E se i social a pagamento fossero la risposta all’indagine per presunta evasione fiscale?

Oltre al rispetto e all'adeguamento alle normative europee, sulla testa di Meta pende anche l'accusa mossa dalla Procura di Milano a febbraio

05/09/2023 di Enzo Boldi

Partiamo da un presupposto: i dati di navigazione (oltre a quelli sensibili) di ogni singolo utente hanno un valore economico e commerciale piuttosto consistente. Difficile, al momento, individuare un corrispettivo in termini di cifre, ma sappiamo che ogniqualvolta diamo il consenso al trattamento dei nostri dati online, le aziende che curano e sviluppano le piattaforme traggono un beneficio economico di secondo livello. C’è chi li utilizza per fare profilazione pubblicitaria (quindi producendo introiti) e chi li vende a terze parti. Dunque, parliamo di fattori molto importanti. Anzi, fondamentali per la sussistenza delle aziende che vivono grazie all’ecosistema web. Questa piccolo premessa è necessaria per provare a spiegare il possibile nesso tra la (possibile) mossa di fornire agli utenti anche una versione a pagamento di Facebook e Instagram e l’indagine della Procura di Milano sulla presunta evasione fiscale di Meta.

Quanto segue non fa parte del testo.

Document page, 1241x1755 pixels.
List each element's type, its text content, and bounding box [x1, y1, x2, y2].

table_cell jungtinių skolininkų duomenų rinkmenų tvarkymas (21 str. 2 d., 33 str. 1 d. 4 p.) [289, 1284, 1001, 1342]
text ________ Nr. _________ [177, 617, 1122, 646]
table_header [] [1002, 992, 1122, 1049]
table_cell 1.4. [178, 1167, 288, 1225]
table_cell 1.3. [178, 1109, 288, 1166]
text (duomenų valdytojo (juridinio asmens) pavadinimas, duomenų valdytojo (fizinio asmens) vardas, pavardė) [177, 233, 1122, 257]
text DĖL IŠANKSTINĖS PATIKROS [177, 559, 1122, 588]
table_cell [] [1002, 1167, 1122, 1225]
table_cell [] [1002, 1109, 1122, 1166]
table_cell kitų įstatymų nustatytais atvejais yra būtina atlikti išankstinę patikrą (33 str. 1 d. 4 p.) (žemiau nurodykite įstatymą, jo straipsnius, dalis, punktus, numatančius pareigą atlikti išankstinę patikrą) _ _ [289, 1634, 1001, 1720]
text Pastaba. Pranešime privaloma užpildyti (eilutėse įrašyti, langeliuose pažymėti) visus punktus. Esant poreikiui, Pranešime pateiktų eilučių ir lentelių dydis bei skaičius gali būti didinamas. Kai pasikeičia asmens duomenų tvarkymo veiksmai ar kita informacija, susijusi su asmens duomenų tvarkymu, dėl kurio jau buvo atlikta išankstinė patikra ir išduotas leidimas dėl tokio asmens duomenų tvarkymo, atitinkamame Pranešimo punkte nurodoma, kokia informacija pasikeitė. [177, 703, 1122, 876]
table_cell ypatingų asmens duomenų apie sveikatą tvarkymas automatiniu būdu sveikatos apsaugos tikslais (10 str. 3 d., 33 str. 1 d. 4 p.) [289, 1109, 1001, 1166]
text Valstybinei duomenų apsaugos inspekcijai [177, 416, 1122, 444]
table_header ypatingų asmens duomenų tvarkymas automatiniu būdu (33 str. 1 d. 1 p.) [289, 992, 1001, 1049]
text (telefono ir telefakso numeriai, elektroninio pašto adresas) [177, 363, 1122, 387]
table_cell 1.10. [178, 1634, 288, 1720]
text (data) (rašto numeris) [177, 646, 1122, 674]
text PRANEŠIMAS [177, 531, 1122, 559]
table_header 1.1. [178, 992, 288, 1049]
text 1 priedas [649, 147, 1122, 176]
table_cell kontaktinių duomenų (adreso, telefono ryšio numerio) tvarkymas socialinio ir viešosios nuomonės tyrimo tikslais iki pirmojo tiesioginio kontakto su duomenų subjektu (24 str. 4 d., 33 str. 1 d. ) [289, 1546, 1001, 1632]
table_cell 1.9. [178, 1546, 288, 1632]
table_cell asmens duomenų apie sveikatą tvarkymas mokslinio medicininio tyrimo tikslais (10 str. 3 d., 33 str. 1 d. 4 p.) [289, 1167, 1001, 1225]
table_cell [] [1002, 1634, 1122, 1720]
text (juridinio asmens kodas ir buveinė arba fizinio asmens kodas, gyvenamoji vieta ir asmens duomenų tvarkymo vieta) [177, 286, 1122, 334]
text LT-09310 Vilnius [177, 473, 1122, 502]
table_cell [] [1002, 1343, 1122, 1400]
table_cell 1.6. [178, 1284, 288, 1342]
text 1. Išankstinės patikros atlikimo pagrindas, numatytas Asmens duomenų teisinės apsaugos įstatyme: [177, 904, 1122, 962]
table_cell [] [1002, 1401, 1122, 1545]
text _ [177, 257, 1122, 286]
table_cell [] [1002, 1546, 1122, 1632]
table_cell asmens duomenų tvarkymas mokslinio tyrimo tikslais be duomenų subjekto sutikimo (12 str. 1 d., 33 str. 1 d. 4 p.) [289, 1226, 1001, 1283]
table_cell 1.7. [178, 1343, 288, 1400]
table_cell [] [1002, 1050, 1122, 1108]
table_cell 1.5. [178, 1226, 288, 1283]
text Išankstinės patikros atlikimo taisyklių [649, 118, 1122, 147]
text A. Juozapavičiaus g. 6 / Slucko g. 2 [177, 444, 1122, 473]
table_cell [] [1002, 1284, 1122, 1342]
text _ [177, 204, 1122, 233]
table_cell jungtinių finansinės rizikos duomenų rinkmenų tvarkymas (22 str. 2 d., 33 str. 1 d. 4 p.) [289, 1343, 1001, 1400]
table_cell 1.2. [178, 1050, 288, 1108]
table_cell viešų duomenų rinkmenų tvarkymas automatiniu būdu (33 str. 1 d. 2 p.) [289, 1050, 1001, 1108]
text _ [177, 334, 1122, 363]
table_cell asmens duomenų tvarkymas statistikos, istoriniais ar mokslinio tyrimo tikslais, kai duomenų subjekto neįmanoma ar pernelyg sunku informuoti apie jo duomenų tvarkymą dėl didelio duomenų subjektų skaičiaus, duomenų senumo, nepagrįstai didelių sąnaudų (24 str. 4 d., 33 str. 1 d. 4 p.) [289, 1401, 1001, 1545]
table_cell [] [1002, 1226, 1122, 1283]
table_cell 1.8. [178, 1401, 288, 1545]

LEGGI ANCHE > Facebook e Instagram potrebbero diventare (anche) a pagamento in Europa?

In un nostro approfondimento precedente, abbiamo parlato di GDPR, DSA e DMA: tre leggi/regolamenti europei che potrebbero aver portato la holding di Mark Zuckerberg a pensare a una soluzione a pagamento (a scelta) per rispettare alcuni dei paletti imposti. Il fatto che se ne stia parlando solamente per l’Europa sembra essere la conferma. Sullo sfondo, però, c’è anche quell’inchiesta della Procura di Milano, aperta su impulso dell’EPPO (la Procura Europea) in cui si accusa di evasione fiscale Meta.

Evasione fiscale Meta, l’indagine causa dei social a pagamento?

Facciamo un piccolo passo indietro: era la fine di febbraio, quando venne diffusa la notizia di quest’apertura di indagine nei confronti dell’azienda di Zuckerberg, accusa di non aver versato – tra il 2015 e il 2021 – l’Imposta sul Valore Aggiunto (IVA). Si parla di un valore pari a 870 milioni di euro. Numero figlio del valore dato alla moltitudine di dati degli iscritti alle piattaforme social e utilizzati per la profilazione pubblicitaria. In pratica: l’utente utilizza gratuitamente le piattaforme e, in cambio, concede alle piattaforme il trattamento dei propri dati. Anche a scopi commerciali e pubblicitari.

Dunque, secondo la Procura Europea e quella di Milano – che ha preso in mano l’indagine -, i dati hanno un valore commerciale (che, di conseguenza, è soggetto a tasse – IVA al 22%) che deve essere corrisposto al Fisco. Perché, secondo chi indaga, la registrazione gratuita alle piattaforme Meta dovrebbe essere qualificata come una prestazione di servizi, in quanto consente agli utenti di utilizzare i beni immateriali dell’azienda. Seguendo questa linea di pensiero, la “cessione” dei dati personali degli utenti da parte di Meta agli inserzionisti pubblicitari dovrebbe necessariamente essere considerata come il corrispettivo della prestazione di servizi di registrazione e utilizzo delle piattaforme. Di conseguenza, l’imposta sul valore aggiunto (IVA) sarebbe dovuta sul corrispettivo della prestazione, quindi sui dati personali degli utenti.

A che punto siamo

Ed eccoci a oggi. Dalla Procura di Milano – così come da quella Europea che ha dato l’impulso – si è sempre mantenuta la linea del riserbo, senza far trapelare più informazioni rispetto a quelle emerse nel mese di febbraio. Certamente, però, la possibilità che Meta rilasci l’opportunità di decidere se interagire con Facebook e Instagram a pagamento (senza pubblicità) non può che riaprire un faro sulla situazione. Abbonandosi, non ci saranno pubblicità. Abbonandosi, di conseguenza, non ci sarà profilazione dei dati a scopi pubblicitari. È evidente, dunque, che il mancato introito pubblicitario corrisponda a una impossibilità nella profilazione degli utenti. Mentre nelle versioni gratuite tutto rimarrà come prima (ovviamente con “consenso”).